Once we found that the stairway led to nothing but dusty rooms, I hovered over the trapdoor and grabbed its metal latch.
Before I started lifting it, I said, in the quietest whisper possible, “I’ll go down first. Don’t follow me until you hear some commotion.”
The crack created when I lifted the flap half an inch high revealed a sharp light streaking out the opening. Luckily, the hinges were discreet as I wanted them to be. I opened the flap completely, allowing me to see the sturdy ladder leading down to a stony floor. I waited by the admittance for several moments, taking in the odd mixture of smells that stemmed from the underground level. Every whiff I sucked in either gave me the impression that I was in a garden of blossoming lilacs or standing over a rotting corpse. I then heard humming
, though whoever was producing it couldn’t carry a tune very well. It sounded far away enough for me to begin climbing down the ladder, which I did with equally parts speed and stealth.
The basement I entered was larger than I anticipated, and would have been larger still were it not for the wall of black stone that came from the sunken side of the fort. The ladder was near the middle of the room, and all of the light came from four runes etched on the ceiling. Shelves filled with scrolls and books lined up against every wall. There were also a dozen tables of different sizes strewn about. As well as being topped with texts of some kind, they had dozens of vials and flasks chaotically scattered about on them.
Two doors were closed, but an open one led down to a dark hallway, which did not have the benefit of light runes lining the ceiling. Alongside one of the walls were a pair of beds. One had a petite young girl with short brown hair sleeping on her side. The other I assumed belonged to the man sitting with his back to me.

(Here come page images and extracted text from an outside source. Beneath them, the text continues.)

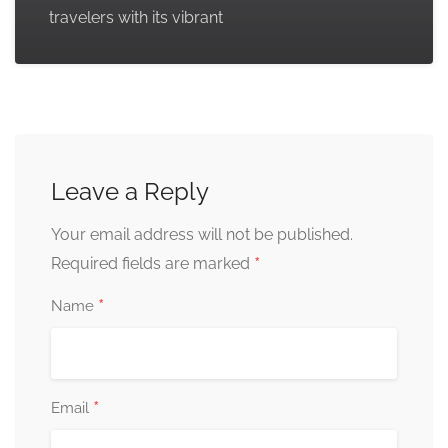
travelers with its vibrant
Leave a Reply
Your email address will not be published.
*
Required fields are marked
*
Name
*
Email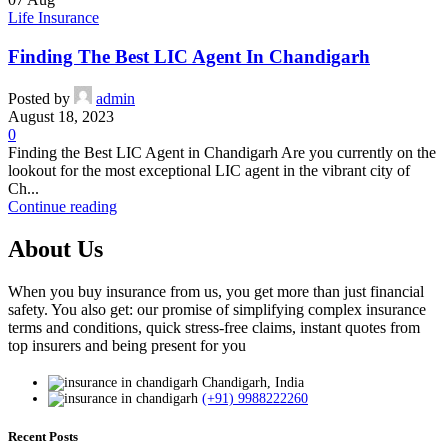
Life Insurance
Finding The Best LIC Agent In Chandigarh
Posted by
admin
August 18, 2023
0
Finding the Best LIC Agent in Chandigarh Are you currently on the
lookout for the most exceptional LIC agent in the vibrant city of
Ch...
Continue reading
About Us
When you buy insurance from us, you get more than just financial
safety. You also get: our promise of simplifying complex insurance
terms and conditions, quick stress-free claims, instant quotes from
top insurers and being present for you
Chandigarh, India
(+91) 9988222260
Recent Posts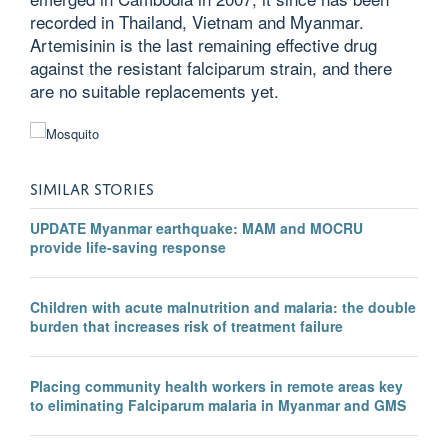
recorded in Thailand, Vietnam and Myanmar.
Artemisinin is the last remaining effective drug
against the resistant falciparum strain, and there
are no suitable replacements yet.
SIMILAR STORIES
UPDATE Myanmar earthquake: MAM and MOCRU
provide life-saving response
Children with acute malnutrition and malaria: the double
burden that increases risk of treatment failure
Placing community health workers in remote areas key
to eliminating Falciparum malaria in Myanmar and GMS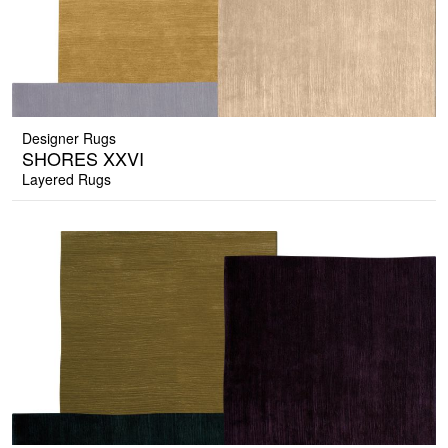
Designer Rugs
SHORES XXVI
Layered Rugs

He was topped with shaggy red hair and wore a long green tunic.
With the nimblest steps I had ever taken, I made my way to the seated figure. Aranath was at the ready in one hand and I clutched an explosive stone in the other. The bad humming continued unabated as the skinny figure jotted down something in a hefty tome with a small quill pen. The oblivious writer never paused to breathe or look about himself. A light rune shining directly above him bent my shadow away from him. I let the stone to fall so that I could grab his frayed hair. At the same instant, I slipped my blade against his throat. The cold steel pressing against his damp skin made him yelp, stirring the girl awake.
When her groggy eyes saw what was happening, she jumped out of bed and shrieked out, “No! Don’t hurt him!”
Unware that running toward me was not a good idea, I had to say, “Stay back, girl. The way this works is that no one does anything foolish and just maybe no one gets hurt.”
Her feet stopped, but her words still rushed at me, exclaiming, “Please! Rathmore hasn’t hurt anyone!”